So…we got our medical equipment today!!!!
Look at it!!! Look how pretty they are!!!
That we don’t know how to use any of it yet does not deter my enjoyment 😉
But honestly, this stuff is like a lot of these early med school milestones that have been happening. Not so much significant for what they are, but for what they represent. This kit and stethoscope, if I take good enough care of them, should last me my whole career as a doctor. This is the stethoscope that I’m going to use to examine my first real patent, and perhaps even my last real patient. These things represent the career that I have chosen. They represent how far I’ve come and what I’ve achieved, and what I’ve still got left to achieve. These are the tools I’m going to use in the future, as a med student, resident and independent doctor.
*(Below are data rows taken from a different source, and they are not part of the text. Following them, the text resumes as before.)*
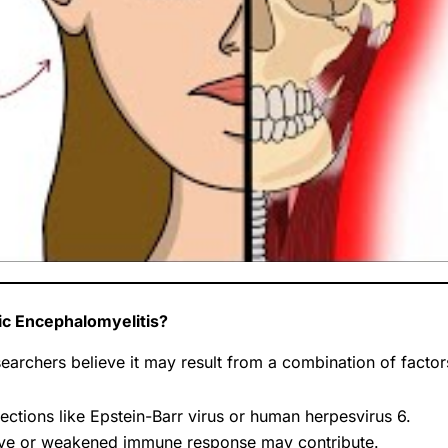
c Encephalomyelitis?
earchers believe it may result from a combination of factor
ections like Epstein-Barr virus or human herpesvirus 6.
ve or weakened immune response may contribute.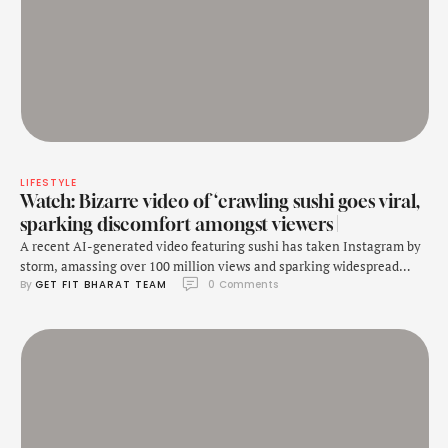
LIFESTYLE
Watch: Bizarre video of ‘crawling sushi goes viral,
sparking discomfort amongst viewers |
A recent AI-generated video featuring sushi has taken Instagram by
storm, amassing over 100 million views and sparking widespread
By 
GET FIT BHARAT TEAM
0
 Comments
discomfort. The video shows sushi transforming into a creepy
creature that appears to crawl off the plate, with eyes and feet
moving around. This unsettling sight has led many viewers to
express their unease, with some …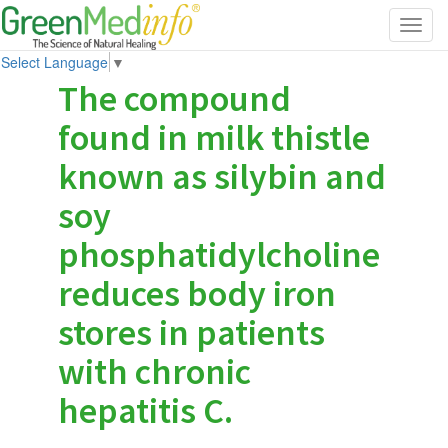
Toggl
navig
Select Language
▼
The compound
found in milk thistle
known as silybin and
soy
phosphatidylcholine
reduces body iron
stores in patients
with chronic
hepatitis C.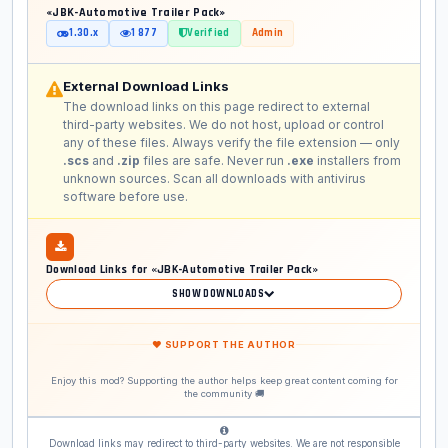
«JBK-Automotive Trailer Pack»
1.30.x
1 877
Verified
Admin
External Download Links
The download links on this page redirect to external
third-party websites. We do not host, upload or control
any of these files. Always verify the file extension — only
.scs
and
.zip
files are safe. Never run
.exe
installers from
unknown sources. Scan all downloads with antivirus
software before use.
Download Links for «JBK-Automotive Trailer Pack»
SHOW DOWNLOADS
❤ SUPPORT THE AUTHOR
Enjoy this mod? Supporting the author helps keep great content coming for
the community 🚚
Download links may redirect to third-party websites. We are not responsible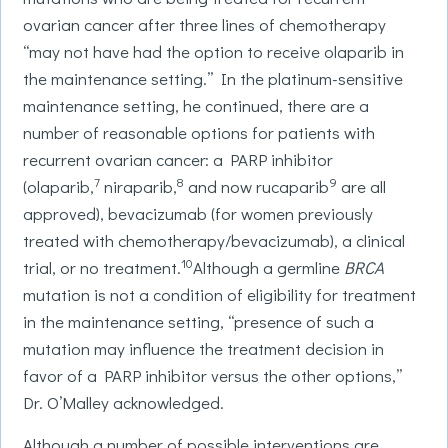
ovarian cancer after three lines of chemotherapy
“may not have had the option to receive olaparib in
the maintenance setting.” In the platinum-sensitive
maintenance setting, he continued, there are a
number of reasonable options for patients with
recurrent ovarian cancer: a PARP inhibitor
7
8
9
(olaparib,
niraparib,
and now rucaparib
are all
approved), bevacizumab (for women previously
treated with chemotherapy/bevacizumab), a clinical
10
trial, or no treatment.
Although a germline
BRCA
mutation is not a condition of eligibility for treatment
in the maintenance setting, “presence of such a
mutation may influence the treatment decision in
favor of a PARP inhibitor versus the other options,”
Dr. O’Malley acknowledged.
Although a number of possible interventions are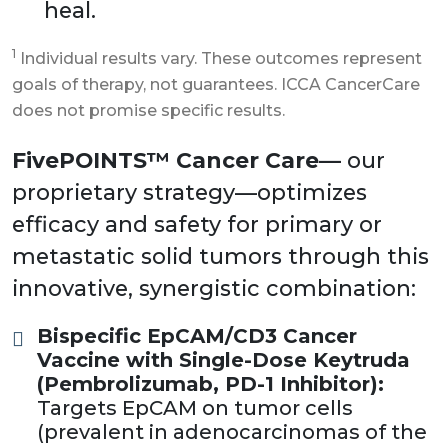
heal.
1
Individual results vary. These outcomes represent
goals of therapy, not guarantees. ICCA CancerCare
does not promise specific results.
FivePOINTS™ Cancer Care—
our
proprietary strategy—optimizes
efficacy and safety for primary or
metastatic solid tumors through this
innovative, synergistic combination:
Bispecific EpCAM/CD3 Cancer
Vaccine with Single-Dose Keytruda
(Pembrolizumab, PD-1 Inhibitor):
Targets EpCAM on tumor cells
(prevalent in adenocarcinomas of the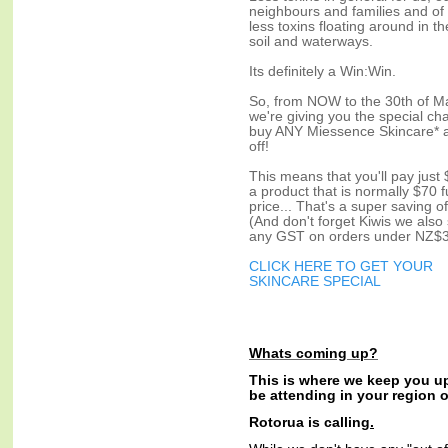
neighbours and families and of
less toxins floating around in the
soil and waterways.
Its definitely a Win:Win.
So, from NOW to the 30th of M
we're giving you the special ch
buy ANY Miessence Skincare* 
off!
This means that you'll pay just 
a product that is normally $70 fu
price... That's a super saving o
(And don't forget Kiwis we also
any GST on orders under NZ$
CLICK HERE TO GET YOUR
SKINCARE SPECIAL
Whats coming up?
This is where we keep you 
be attending in your region o
Rotorua is calling
.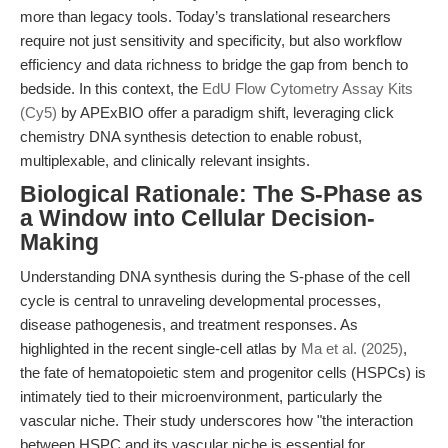
more than legacy tools. Today’s translational researchers
require not just sensitivity and specificity, but also workflow
efficiency and data richness to bridge the gap from bench to
bedside. In this context, the
EdU Flow Cytometry Assay Kits
(Cy5)
by APExBIO offer a paradigm shift, leveraging click
chemistry DNA synthesis detection to enable robust,
multiplexable, and clinically relevant insights.
Biological Rationale: The S-Phase as
a Window into Cellular Decision-
Making
Understanding DNA synthesis during the S-phase of the cell
cycle is central to unraveling developmental processes,
disease pathogenesis, and treatment responses. As
highlighted in the recent single-cell atlas by
Ma et al. (2025)
,
the fate of hematopoietic stem and progenitor cells (HSPCs) is
intimately tied to their microenvironment, particularly the
vascular niche. Their study underscores how "the interaction
between HSPC and its vascular niche is essential for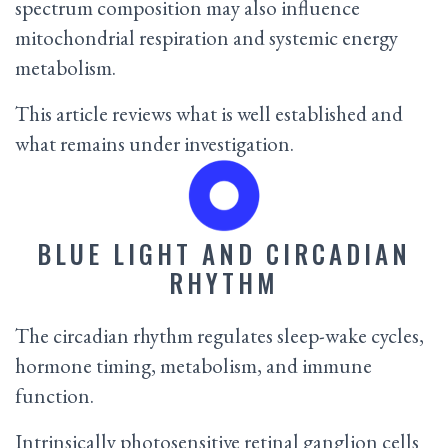
spectrum composition may also influence
mitochondrial respiration and systemic energy
metabolism.
This article reviews what is well established and
what remains under investigation.
BLUE LIGHT AND CIRCADIAN
RHYTHM
The circadian rhythm regulates sleep-wake cycles,
hormone timing, metabolism, and immune
function.
Intrinsically photosensitive retinal ganglion cells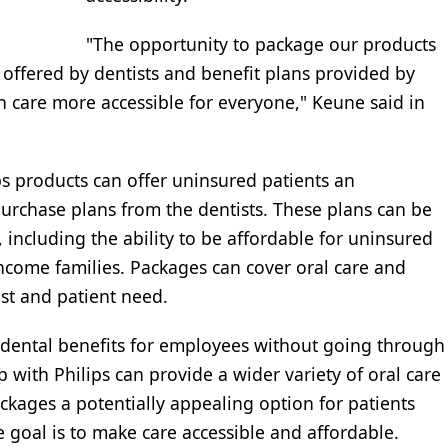
"The opportunity to package our products
offered by dentists and benefit plans provided by
h care more accessible for everyone," Keune said in
 products can offer uninsured patients an
 purchase plans from the dentists. These plans can be
 including the ability to be affordable for uninsured
ncome families. Packages can cover oral care and
st and patient need.
r dental benefits for employees without going through
with Philips can provide a wider variety of oral care
kages a potentially appealing option for patients
 goal is to make care accessible and affordable.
These things represent a dream.
Draping that stethoscope around my neck today doesn’t feel good because I know what to do with it (because I don’t – I can tell if you are alive. That’s it) but because once there was a little girl who picked up a cheap Fischer Price toy doctor bag and took the plastic stethoscope out of it and draped it around her neck, and imagined the day when she’d get to have a real one. And then that little girl grew up, and worked really hard to make that dream come true. She studied and got good grades, volunteered long hours and stressed over the MCAT, and applied and had to face the crushing feeling of rejection. And sometimes, in the dark parts of her mind (the law school parts), she felt like she’d never get in, and get to achieve that dream.
But then she did.
And that – that relief, that pride, that sense of accomplishment and that goal for the future – that’s what this stuff really represents.
And now…? Now I just have to figure out how to use it!